Every profession has its conferences, and in some professions, there are many. When the conference happens, adjustments must be made because many go to said conference. The conference costs money, and those attending the conference usually get paid to go, and/or get their expenses covered, or get a stipend to defray the costs.
But when teachers try to act like professionals, questions are raised. Our local news “good question” spot, where a reporter takes on a question and tries to answer it, asks if the annual Minnesota Teacher’s Association/Union meeting, at which teachers engage in professionalization activities, is “worth it.” Schools take off Thursday and Friday. Some but not all teachers go to the meetings. Typically, newer teachers go to a few meetings in a row, then taper off their attendance, until they become specialized in some area where meeting attendance makes sense again.
In other words, teachers do EXACTLY what other professionals do. There is no way to have a multi-day conference without taking days of schools off, given the way schools are run. Asking if professionalization and a professional meeting is “worth it” is absurd. It is what is done, it is common practice, it is important, worthwhile, and the fact that it inconveniences parents who need to take care of their kids is not a function of the conference happening, but rather, a function of the schools being funded the way they are.

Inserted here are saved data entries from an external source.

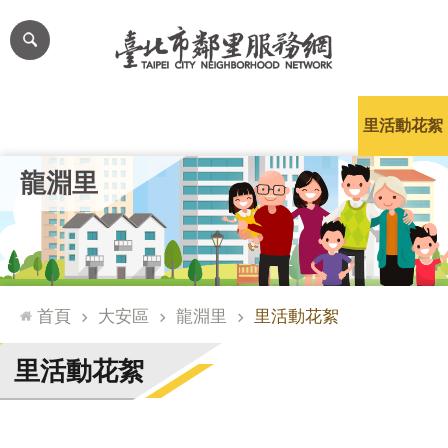
跳到主要內容區塊
進
階
搜
尋
里公布欄
里長簡介
里基本資料
本里特色
里活動花絮
網
龍淵里
站
導
覽
台
北
首頁
大安區
龍淵里
里活動花絮
通
臺
里活動花絮
北
市
政
府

It is quite possible to have this professional meeting occur without kids being sent home for two days. But it will cost. But if the all suffering whiny faced boo-hoo tax payer is not willing to fund having reasonable classroom sizes and decent teaching resources, they are certainly not going to fund hiring the staff necessary to keep the kids in schools during the professional conferences.
The best solution, of course, is to treat the MEA meetings (as they are called, even though the professional association is no longer called “MEA”) as a holiday and take advantage of it. As we are doing right now, with Amanda off because she’s a teacher and Julia off because she’s a student, we are spending a long weekend at the lake. (Oh, and yes, Amanda does several days of professionalization work a year, including the MEA or other meetings now and then .. and she’s not taking today off anyway; She’s in the other room as I write grading fifty papers and arranging for an out-of-town field trip. ). Trying to hold teachers to task for having their own professional meeting is cynical, ill informed, and anti-education. In this regard, and in many other areas, teachers are not given the same basic respect that other professions demand. Is our culture really that anti-knowledge? Apparently so.